Uma sessão solene realizada na tarde desta quarta-feira, 21, na Câmara Municipal de João Pessoa, marcou a entrega do título de cidadania pessoense à missionária Eva Rego Nóbrega, presidente do Instituto Bíblico Betel Brasileiro. A propositura foi do vereador Durval Ferreira (PL) e a sessão foi prestigiada pelo prefeito de João Pessoa, Cícero Lucena (PP), além dos pastores Edmundo Jordão e Glícia Almeida, ex-presidentes do IBBB, entre outras autoridades políticas e religiosas.
“Observando os personagens femininos na Bíblia vamos perceber quão preciosa é a mulher para Deus. Eva, a primícia da criação, feita pelas mãos do próprio Deus; Ana, mulher de oração poderosa; Ruth, o exemplo da fidelidade; Ester, disposta a se sacrificar pelo seu povo; e Maria que abriu mão de seu corpo e de seu conceito perante a sociedade da época para ser mãe de Jesus. A história dos prodígios femininos não parou por aí. Tivemos Madre Teresa de Calcutá, com sua vida dedicada aos desvalidos e ganhadora do prêmio Nobel da Paz. Muitas mulheres deram muitos exemplos. Hoje, a Casa Napoleão Laureano tem a honra e a alegria de reconhecer o trabalho de mais uma mulher que sempre esteve pronta para a consagração a Deus e a trabalhar para a edificação de seu reino através da Educação”, declarou Durval Ferreira.

“Essa é uma justa homenagem à missionária Eva Rego Nóbrega. O Betel tem uma história de identidade com o estado da Paraíba. Essa homenagem é a cara de João Pessoa que acolhe quem vem para cá, como me acolheu como caboclinho do sertão. Eu lhe dou as boas vindas como seu conterrâneo e lhe parabenizo por seu belo trabalho nas ações educativas e evangelizadoras”, disse o prefeito Cícero Lucena.

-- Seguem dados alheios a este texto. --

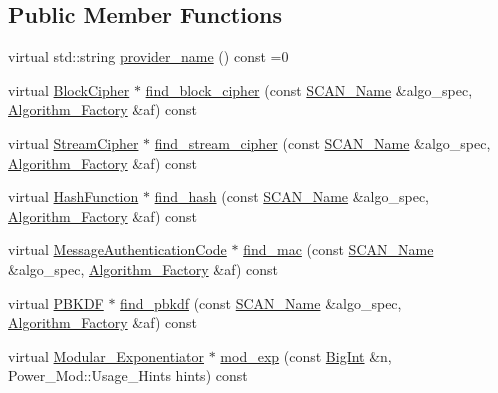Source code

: \subsection*{Public Member Functions}
\begin{DoxyCompactItemize}
\item 
virtual std\-::string \hyperlink{classBotan_1_1Engine_a4c2c3ed7b3a2995e6cb8c238346b3a50}{provider\-\_\-name} () const =0
\item 
virtual \hyperlink{classBotan_1_1BlockCipher}{Block\-Cipher} $\ast$ \hyperlink{classBotan_1_1Engine_a47fd58835788badafd375554062652a2}{find\-\_\-block\-\_\-cipher} (const \hyperlink{classBotan_1_1SCAN__Name}{S\-C\-A\-N\-\_\-\-Name} \&algo\-\_\-spec, \hyperlink{classBotan_1_1Algorithm__Factory}{Algorithm\-\_\-\-Factory} \&af) const 
\item 
virtual \hyperlink{classBotan_1_1StreamCipher}{Stream\-Cipher} $\ast$ \hyperlink{classBotan_1_1Engine_a9643f23265e9505877e13487bd2e2b90}{find\-\_\-stream\-\_\-cipher} (const \hyperlink{classBotan_1_1SCAN__Name}{S\-C\-A\-N\-\_\-\-Name} \&algo\-\_\-spec, \hyperlink{classBotan_1_1Algorithm__Factory}{Algorithm\-\_\-\-Factory} \&af) const 
\item 
virtual \hyperlink{classBotan_1_1HashFunction}{Hash\-Function} $\ast$ \hyperlink{classBotan_1_1Engine_a68bc4f2f1f27610f2fec199914a2bd93}{find\-\_\-hash} (const \hyperlink{classBotan_1_1SCAN__Name}{S\-C\-A\-N\-\_\-\-Name} \&algo\-\_\-spec, \hyperlink{classBotan_1_1Algorithm__Factory}{Algorithm\-\_\-\-Factory} \&af) const 
\item 
virtual \hyperlink{classBotan_1_1MessageAuthenticationCode}{Message\-Authentication\-Code} $\ast$ \hyperlink{classBotan_1_1Engine_aa9eee4d6734e13fcb974772d9a6cddcf}{find\-\_\-mac} (const \hyperlink{classBotan_1_1SCAN__Name}{S\-C\-A\-N\-\_\-\-Name} \&algo\-\_\-spec, \hyperlink{classBotan_1_1Algorithm__Factory}{Algorithm\-\_\-\-Factory} \&af) const 
\item 
virtual \hyperlink{classBotan_1_1PBKDF}{P\-B\-K\-D\-F} $\ast$ \hyperlink{classBotan_1_1Engine_ae9a64181626039b8f49d5e2275c7ac08}{find\-\_\-pbkdf} (const \hyperlink{classBotan_1_1SCAN__Name}{S\-C\-A\-N\-\_\-\-Name} \&algo\-\_\-spec, \hyperlink{classBotan_1_1Algorithm__Factory}{Algorithm\-\_\-\-Factory} \&af) const 
\item 
virtual \hyperlink{classBotan_1_1Modular__Exponentiator}{Modular\-\_\-\-Exponentiator} $\ast$ \hyperlink{classBotan_1_1Engine_a2157445a54dc2c7f6713c1738a1b6f1f}{mod\-\_\-exp} (const \hyperlink{classBotan_1_1BigInt}{Big\-Int} \&n, Power\-\_\-\-Mod\-::\-Usage\-\_\-\-Hints hints) const 

\end{DoxyCompactItemize}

A homenageada agradeceu a honraria e lembrou sua origem sertaneja de um vilarejo Mucambo, na zona rural de Pastos Bons, no Maranhão. “Tínhamos água na cacimba e a lâmpada era a lamparina. Minha mãe teve nove filhos, três com retardo mental. Eu fui a sétima a nascer. Meu pai saiu de lá e fomos para a cidade mais próxima transportados num jacá [caçuá] em um jumento para que pudéssemos estudar. Todos nos formamos, até os que tinham déficit mental”, lembrou. Eva contou que em 1983 “conheceu” Deus num momento em que enfrentava uma crise existencial, sem encontrar sentido na vida. “Minha vida foi revolucionada por Deus. Meu pai soube que eu tinha virado crente e achou um desperdício. Ele me levou de volta ao interior para trabalhar na lavoura como punição. Mas, meu pai se converteu assim como minha família. Em 1989 eu conheci o Betel Brasileiro porque queria servir a Deus com qualidade. Fui chamada a voltar em Brasília para um trabalho que demoraria um ano. Demorou 28 anos. Voltei a João Pessoa para presidir o Betel há quatro anos e louvo a Deus por esta Casa. O Betel Brasileiro já se prepara o centenário e é uma casa de honra. Muito obrigada a todos e que Deus vos abençoe”, resumiu a missionária.